Yep there was no way I was going to let this thing go out to pasture.


----------



## Danow (Feb 1, 2021)

Aukai said:


> Very good


Thanks


----------



## Boswell (Feb 1, 2021)

Very Nice work and welcome to the forum


----------



## Danow (Feb 1, 2021)

matthewsx said:


> Hello and welcome
> 
> That's a beautiful little drill press that will do some serious work, just right for a hobby machine shop. Always nice to keep something like that in the family too, grandad would be proud.
> 
> John


Thanks...  My dad would have liked it as well.  Wish I would have restored it sooner.


----------



## Danow (Feb 1, 2021)

Boswell said:


> Very Nice work and welcome to the forum


Thanks


Boswell said:


> Very Nice work and welcome to the forum


----------



## Danow (Feb 1, 2021)

Boswell said:


> Very Nice work and welcome to the forum


Thanks


----------



## Danow (Feb 1, 2021)

brino said:


> Wow!
> 
> Excellent first post.
> 
> ...


I picked the color because it is the color of my sons car ( Colbalt Blue Colbalt)  I was going to paint it the original gray but now I really like the cobalt blue and I plan on using it on my other restores.


----------



## matthewsx (Feb 1, 2021)

Danow said:


> Thanks...  My dad would have liked it as well.  Wish I would have restored it sooner.


Every time I walk into my shop my dad is right there with me....


----------



## hman (Feb 2, 2021)

I agree ... it's a great color (as well as a great looking restoration).


----------



## Danow (Feb 3, 2021)

hman said:


> I agree ... it's a great color (as well as a great looking restoration).


thanks.  I picked it because I am giving it to my son and he has a colbalt blue chevy colbalt.  I didn't want to paint it dark gray which was the original color.


----------



## NC Rick (Feb 3, 2021)

Super nice job!  Love seeing the old machine back in action.

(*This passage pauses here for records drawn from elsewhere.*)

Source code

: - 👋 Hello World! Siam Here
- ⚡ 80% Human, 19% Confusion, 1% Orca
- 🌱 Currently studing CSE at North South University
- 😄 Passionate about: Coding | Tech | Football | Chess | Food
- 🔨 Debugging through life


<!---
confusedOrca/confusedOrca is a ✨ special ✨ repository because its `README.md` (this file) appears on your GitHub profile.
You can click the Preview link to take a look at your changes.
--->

any details on the manufacture dates?


----------



## Danow (Feb 3, 2021)

NC Rick said:


> Super nice job!  Love seeing the old machine back in action.
> 
> any details on the manufacture dates?


I will have to see if I can find any info on it.


----------



## NC Rick (Feb 3, 2021)

That would be cool.  I like when my tools have a story.  I’m a little goofy with tools.  Their history is kind of an emotional attachment for me.  I have a ratchet I found in around 1960 when collecting car parts with my dad at a big wrecking yard in Illinois.  I remember the day clearly every time I use it.

I rebuilt a drill press similar to yours and it is from 1937 +/- about a year.  Someone here had a period correct motor and switch I was able to acquire.  It works fantastically.  I hope your son really enjoys it!


----------